Несверленой жемчужиной казалась Марфа-Марион, но боль от сочетания с нею испытал он — не она: и малая капля крови выступала на его трудолюбивом стебле всякий раз, как он исторгал его из ее тесного бутона, и изливалась на двойной наружный лепесток, когда он увядал. И слабел Влад от атаки к атаке, а Марион становилась все плотней и шелковистей, как будто все больше и больше нитей вплеталось в парчу ее кожи и плоти.

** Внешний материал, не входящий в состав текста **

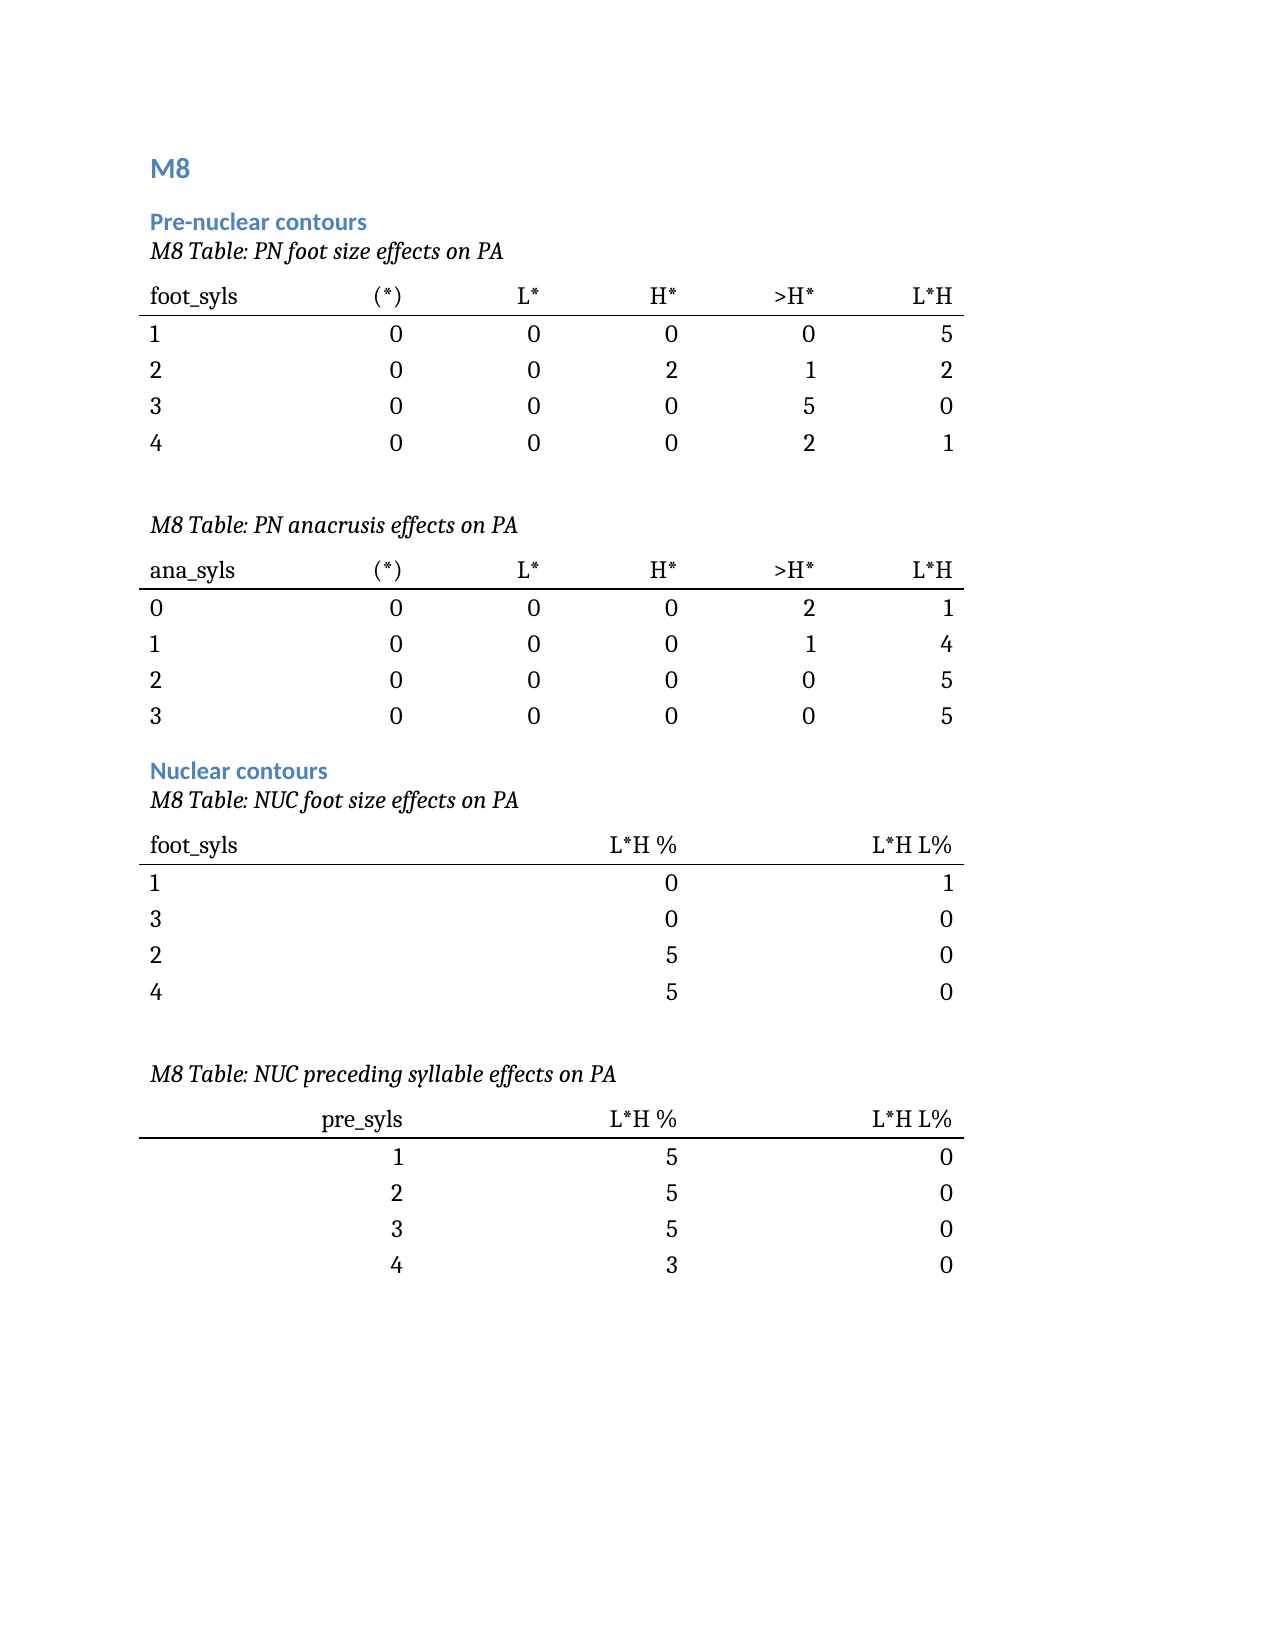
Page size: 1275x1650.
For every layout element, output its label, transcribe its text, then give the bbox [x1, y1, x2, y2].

table_header L*H L% [689, 1101, 964, 1137]
table_cell 5 [414, 974, 689, 1010]
table_cell 2 [139, 662, 276, 698]
table_header ana_syls [139, 552, 276, 588]
table_header L*H [826, 552, 964, 588]
table_cell 0 [689, 974, 964, 1010]
table_cell 0 [689, 1248, 964, 1284]
table_cell 2 [689, 425, 826, 461]
table_cell 0 [689, 699, 826, 735]
table_header >H* [689, 552, 826, 588]
table_cell 0 [551, 590, 689, 626]
table_cell 4 [139, 1248, 414, 1284]
table_cell 0 [276, 662, 414, 698]
table_cell 5 [689, 389, 826, 425]
table_cell 0 [276, 699, 414, 735]
table_cell 1 [139, 865, 414, 901]
table_cell 3 [139, 901, 414, 938]
text M8 Table: PN foot size effects on PA [150, 237, 1125, 266]
table_cell 0 [414, 316, 551, 352]
table_cell 0 [414, 901, 689, 938]
subtitle Nuclear contours [150, 756, 1125, 786]
table_header L*H L% [689, 827, 964, 863]
table_cell 0 [551, 662, 689, 698]
table_cell 0 [551, 425, 689, 461]
table_header L* [414, 552, 551, 588]
table_cell 1 [139, 1139, 414, 1175]
table_cell 0 [551, 699, 689, 735]
table_cell 4 [826, 626, 964, 662]
table_header foot_syls [139, 827, 414, 863]
table_cell 1 [826, 590, 964, 626]
table_cell 4 [139, 425, 276, 461]
table_cell 5 [414, 1175, 689, 1211]
table_cell 2 [689, 590, 826, 626]
table_cell 3 [139, 389, 276, 425]
table_header L*H % [414, 1101, 689, 1137]
table_cell 0 [414, 425, 551, 461]
table_cell 0 [276, 425, 414, 461]
table_cell 1 [826, 425, 964, 461]
table_cell 1 [139, 626, 276, 662]
table_cell 0 [139, 590, 276, 626]
subtitle M8 [150, 150, 1125, 186]
table_cell 0 [689, 1175, 964, 1211]
table_cell 0 [551, 316, 689, 352]
table_cell 0 [689, 1211, 964, 1247]
text M8 Table: PN anacrusis effects on PA [150, 511, 1125, 539]
table_cell 5 [414, 1139, 689, 1175]
table_cell 0 [414, 865, 689, 901]
table_cell 0 [414, 699, 551, 735]
table_cell 0 [551, 389, 689, 425]
subtitle Pre-nuclear contours [150, 206, 1125, 237]
table_cell 0 [414, 352, 551, 388]
table_cell 0 [689, 901, 964, 938]
table_header pre_syls [139, 1101, 414, 1137]
table_header foot_syls [139, 278, 276, 314]
table_cell 0 [414, 389, 551, 425]
text M8 Table: NUC foot size effects on PA [150, 786, 1125, 815]
table_cell 2 [139, 938, 414, 974]
table_cell 2 [826, 352, 964, 388]
text M8 Table: NUC preceding syllable effects on PA [150, 1060, 1125, 1088]
table_cell 0 [276, 316, 414, 352]
table_cell 0 [414, 590, 551, 626]
table_cell 5 [414, 938, 689, 974]
table_cell 3 [139, 1211, 414, 1247]
table_cell 2 [139, 1175, 414, 1211]
table_cell 5 [414, 1211, 689, 1247]
table_cell 0 [689, 1139, 964, 1175]
table_cell 1 [689, 865, 964, 901]
table_header (*) [276, 552, 414, 588]
table_cell 0 [826, 389, 964, 425]
table_header H* [551, 552, 689, 588]
table_header L*H % [414, 827, 689, 863]
table_cell 1 [689, 626, 826, 662]
table_cell 0 [414, 626, 551, 662]
table_cell 0 [276, 590, 414, 626]
table_header (*) [276, 278, 414, 314]
table_cell 5 [826, 699, 964, 735]
table_cell 1 [689, 352, 826, 388]
table_cell 4 [139, 974, 414, 1010]
table_cell 1 [139, 316, 276, 352]
table_cell 5 [826, 316, 964, 352]
table_cell 2 [139, 352, 276, 388]
table_cell 3 [139, 699, 276, 735]
table_cell 0 [689, 938, 964, 974]
table_cell 0 [551, 626, 689, 662]
table_cell 3 [414, 1248, 689, 1284]
table_cell 0 [689, 662, 826, 698]
table_header L* [414, 278, 551, 314]
table_cell 0 [276, 626, 414, 662]
table_cell 2 [551, 352, 689, 388]
table_header >H* [689, 278, 826, 314]
table_cell 0 [689, 316, 826, 352]
table_cell 5 [826, 662, 964, 698]
table_cell 0 [276, 389, 414, 425]
table_header H* [551, 278, 689, 314]
table_header L*H [826, 278, 964, 314]
table_cell 0 [414, 662, 551, 698]
table_cell 0 [276, 352, 414, 388]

И вот отвалились друг от друга, как два сытых клеща.
— Семя мужчины — достойнейшая его кровь, а ты, похоже, сейчас до чертиков напилась и того, и другого, — сказал Влад и тут же продолжил, окончательно свалившись с высот своей патетики. — Нет, смотрите-ка: уж скольким дамам я давал прикурить от моей сигары, а ни одна так пылко не загоралась и так стойко не держала огня, как ты!

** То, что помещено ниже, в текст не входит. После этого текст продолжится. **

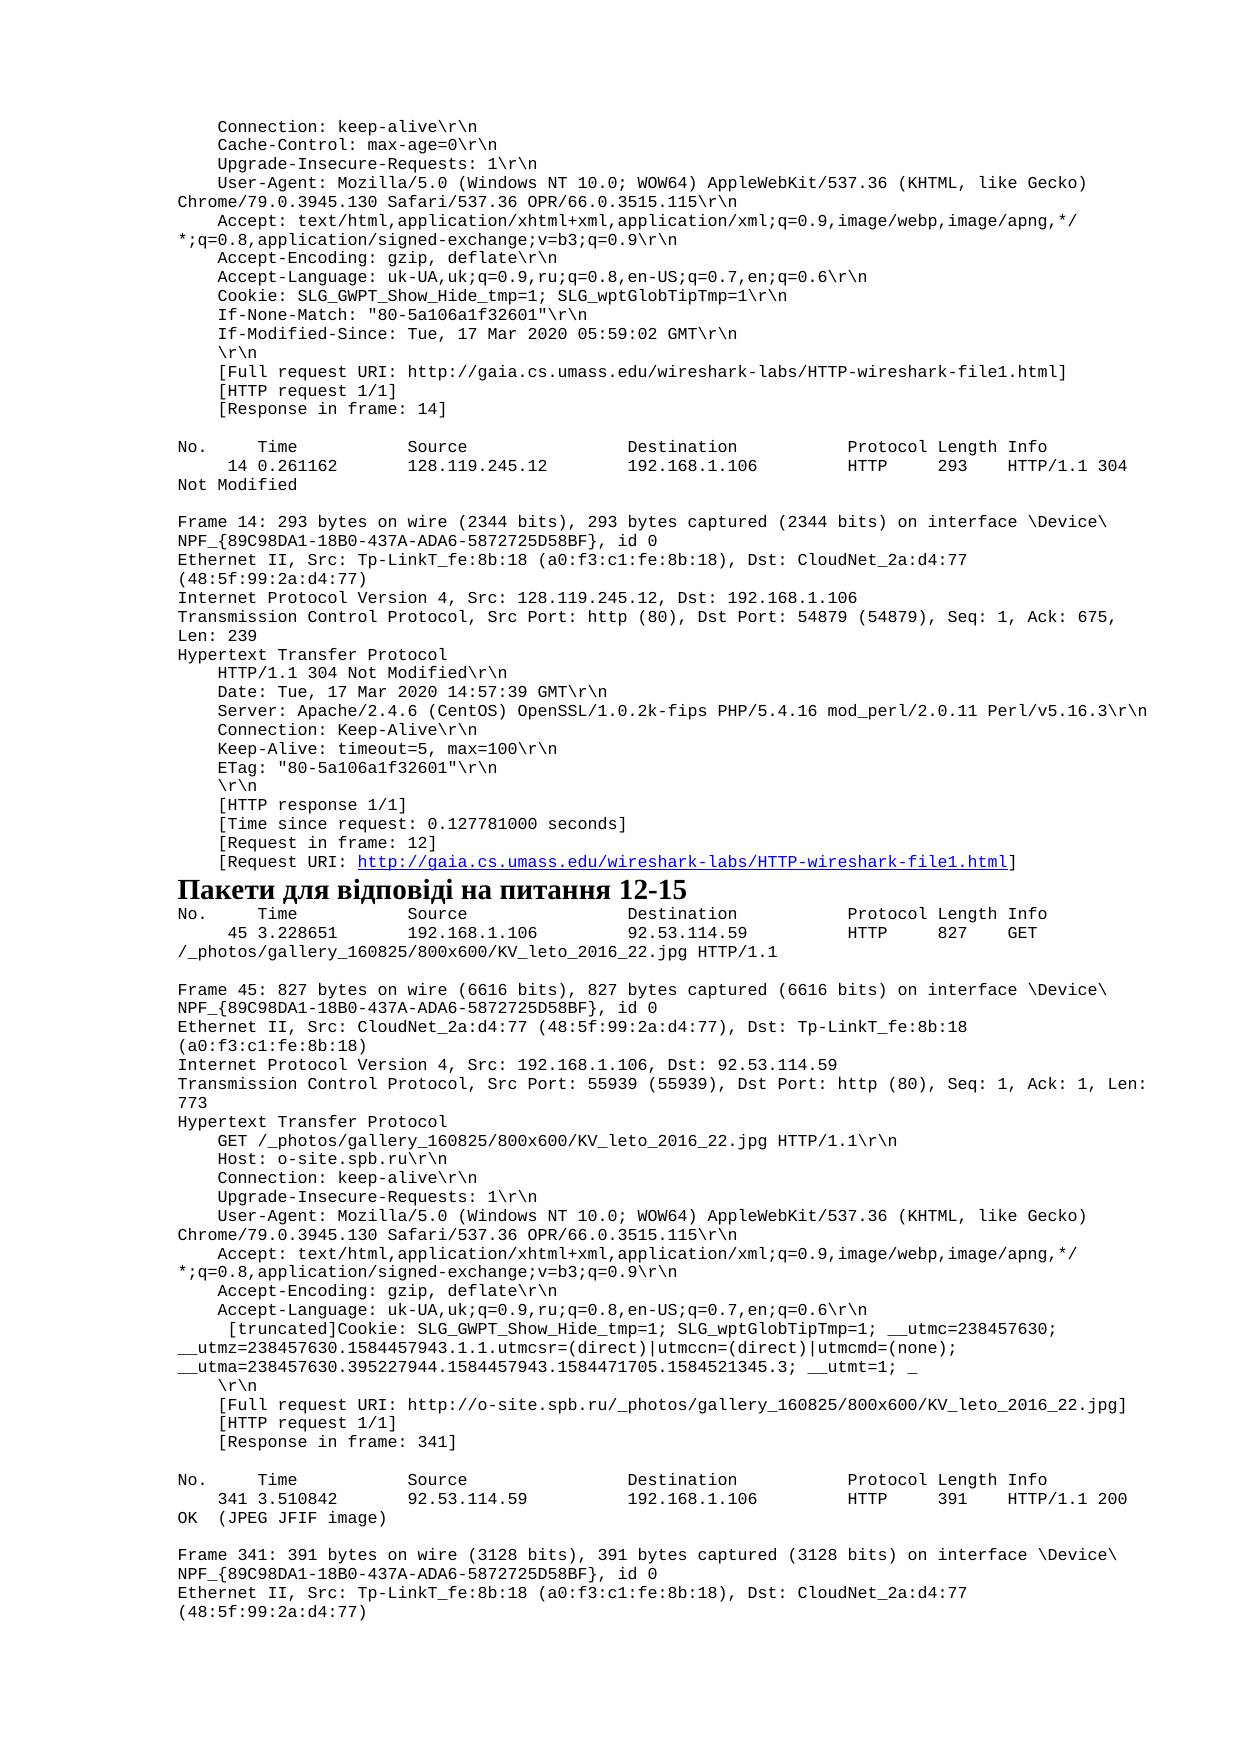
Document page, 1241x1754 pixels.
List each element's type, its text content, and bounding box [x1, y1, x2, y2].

text Ethernet II, Src: Tp-LinkT_fe:8b:18 (a0:f3:c1:fe:8b:18), Dst: CloudNet_2a:d4:77 (48:5f:99:2a:d4:77) [177, 552, 1152, 589]
text ETag: "80-5a106a1f32601"\r\n [177, 759, 1152, 778]
text Accept: text/html,application/xhtml+xml,application/xml;q=0.9,image/webp,image/apng,*/*;q=0.8,application/signed-exchange;v=b3;q=0.9\r\n [177, 212, 1152, 250]
text Frame 14: 293 bytes on wire (2344 bits), 293 bytes captured (2344 bits) on interface \Device\NPF_{89C98DA1-18B0-437A-ADA6-5872725D58BF}, id 0 [177, 514, 1152, 552]
text [Full request URI: http://gaia.cs.umass.edu/wireshark-labs/HTTP-wireshark-file1.html] [177, 363, 1152, 382]
text \r\n [177, 1377, 1152, 1396]
text Accept-Language: uk-UA,uk;q=0.9,ru;q=0.8,en-US;q=0.7,en;q=0.6\r\n [177, 269, 1152, 288]
text [HTTP request 1/1] [177, 382, 1152, 401]
text Frame 45: 827 bytes on wire (6616 bits), 827 bytes captured (6616 bits) on interface \Device\NPF_{89C98DA1-18B0-437A-ADA6-5872725D58BF}, id 0 [177, 981, 1152, 1019]
text 45 3.228651 192.168.1.106 92.53.114.59 HTTP 827 GET /_photos/gallery_160825/800x600/KV_leto_2016_22.jpg HTTP/1.1 [177, 925, 1152, 962]
text [Response in frame: 341] [177, 1434, 1152, 1453]
text No. Time Source Destination Protocol Length Info [177, 439, 1152, 457]
text [Full request URI: http://o-site.spb.ru/_photos/gallery_160825/800x600/KV_leto_2016_22.jpg] [177, 1396, 1152, 1415]
text Ethernet II, Src: Tp-LinkT_fe:8b:18 (a0:f3:c1:fe:8b:18), Dst: CloudNet_2a:d4:77 (48:5f:99:2a:d4:77) [177, 1584, 1152, 1622]
text [HTTP request 1/1] [177, 1415, 1152, 1434]
text \r\n [177, 778, 1152, 797]
text If-None-Match: "80-5a106a1f32601"\r\n [177, 307, 1152, 326]
text Accept-Encoding: gzip, deflate\r\n [177, 1283, 1152, 1302]
text Keep-Alive: timeout=5, max=100\r\n [177, 740, 1152, 759]
text GET /_photos/gallery_160825/800x600/KV_leto_2016_22.jpg HTTP/1.1\r\n [177, 1132, 1152, 1151]
text No. Time Source Destination Protocol Length Info [177, 1471, 1152, 1490]
text Server: Apache/2.4.6 (CentOS) OpenSSL/1.0.2k-fips PHP/5.4.16 mod_perl/2.0.11 Perl/v5.16.3\r\n [177, 703, 1152, 721]
text User-Agent: Mozilla/5.0 (Windows NT 10.0; WOW64) AppleWebKit/537.36 (KHTML, like Gecko) Chrome/79.0.3945.130 Safari/537.36 OPR/66.0.3515.115\r\n [177, 1207, 1152, 1245]
text Transmission Control Protocol, Src Port: http (80), Dst Port: 54879 (54879), Seq: 1, Ack: 675, Len: 239 [177, 608, 1152, 646]
text [Time since request: 0.127781000 seconds] [177, 816, 1152, 834]
text Accept-Language: uk-UA,uk;q=0.9,ru;q=0.8,en-US;q=0.7,en;q=0.6\r\n [177, 1302, 1152, 1321]
text [Response in frame: 14] [177, 401, 1152, 420]
text Frame 341: 391 bytes on wire (3128 bits), 391 bytes captured (3128 bits) on interface \Device\NPF_{89C98DA1-18B0-437A-ADA6-5872725D58BF}, id 0 [177, 1547, 1152, 1584]
text User-Agent: Mozilla/5.0 (Windows NT 10.0; WOW64) AppleWebKit/537.36 (KHTML, like Gecko) Chrome/79.0.3945.130 Safari/537.36 OPR/66.0.3515.115\r\n [177, 175, 1152, 212]
text [Request URI: http://gaia.cs.umass.edu/wireshark-labs/HTTP-wireshark-file1.html] [177, 853, 1152, 872]
text 341 3.510842 92.53.114.59 192.168.1.106 HTTP 391 HTTP/1.1 200 OK (JPEG JFIF image) [177, 1490, 1152, 1528]
text No. Time Source Destination Protocol Length Info [177, 906, 1152, 925]
text Upgrade-Insecure-Requests: 1\r\n [177, 1189, 1152, 1207]
text [HTTP response 1/1] [177, 797, 1152, 816]
text Internet Protocol Version 4, Src: 192.168.1.106, Dst: 92.53.114.59 [177, 1057, 1152, 1076]
text Cache-Control: max-age=0\r\n [177, 137, 1152, 156]
text Connection: Keep-Alive\r\n [177, 721, 1152, 740]
text Internet Protocol Version 4, Src: 128.119.245.12, Dst: 192.168.1.106 [177, 589, 1152, 608]
text Accept: text/html,application/xhtml+xml,application/xml;q=0.9,image/webp,image/apng,*/*;q=0.8,application/signed-exchange;v=b3;q=0.9\r\n [177, 1245, 1152, 1283]
text HTTP/1.1 304 Not Modified\r\n [177, 665, 1152, 684]
text Connection: keep-alive\r\n [177, 1170, 1152, 1189]
text Пакети для відповіді на питання 12-15 [177, 872, 1152, 906]
text Hypertext Transfer Protocol [177, 1113, 1152, 1132]
text Ethernet II, Src: CloudNet_2a:d4:77 (48:5f:99:2a:d4:77), Dst: Tp-LinkT_fe:8b:18 (a0:f3:c1:fe:8b:18) [177, 1019, 1152, 1057]
text \r\n [177, 344, 1152, 363]
text Host: o-site.spb.ru\r\n [177, 1151, 1152, 1170]
text If-Modified-Since: Tue, 17 Mar 2020 05:59:02 GMT\r\n [177, 326, 1152, 344]
text 14 0.261162 128.119.245.12 192.168.1.106 HTTP 293 HTTP/1.1 304 Not Modified [177, 457, 1152, 495]
text Accept-Encoding: gzip, deflate\r\n [177, 250, 1152, 269]
text Cookie: SLG_GWPT_Show_Hide_tmp=1; SLG_wptGlobTipTmp=1\r\n [177, 288, 1152, 307]
text [truncated]Cookie: SLG_GWPT_Show_Hide_tmp=1; SLG_wptGlobTipTmp=1; __utmc=238457630; __utmz=238457630.1584457943.1.1.utmcsr=(direct)|utmccn=(direct)|utmcmd=(none); __utma=238457630.395227944.1584457943.1584471705.1584521345.3; __utmt=1; _ [177, 1321, 1152, 1377]
text [Request in frame: 12] [177, 834, 1152, 853]
text Connection: keep-alive\r\n [177, 118, 1152, 137]
text Upgrade-Insecure-Requests: 1\r\n [177, 156, 1152, 175]
text Date: Tue, 17 Mar 2020 14:57:39 GMT\r\n [177, 684, 1152, 703]
text Hypertext Transfer Protocol [177, 646, 1152, 665]
text Transmission Control Protocol, Src Port: 55939 (55939), Dst Port: http (80), Seq: 1, Ack: 1, Len: 773 [177, 1076, 1152, 1113]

В самом деле, бледная белобрысая немочь стала сияющей девой: кожа смугла, точно спелый каштан, губы почти черны, косы — как огонь горнила, где остывает медь, а глаза метали во Влада зеленые молнии. Все краски ее расцвели, как у той прославленной иконы Богоматери, которая старообразна, но избранникам своим показывает лик юной восточной красавицы.
— На того, кто целует губы, подобные моим, налагается вечная печать, — произнесла Марфа с печалью.
— Угу, горячая и сургучная. Да ты не переживай особо! Это из мужика пафос и романтизм выветриваются вместе с похотью, а на баб они только тогда находят, когда те как следует накушаются. От вас радость соития отходит, как известно, не торопясь, да и кипучая проза жизни наваливается не сразу.
— Нет, Влад мой. Печаль моя — не простая, не та, про которую говорят, что любое животное грустит после совокупления. Мне жаль тебя и твой жизни, оттого что ты добрый. И еще потому, что мы оба упокоились там же, где расцветают бузина и боярышник, терн и розовый куст — на могилах великих влюбленных: Ромео и Юлии, Тристана и Изольды, Элоизы и Абеляра, Лейлы и Меджнуна, Юсуфа и Зулейки…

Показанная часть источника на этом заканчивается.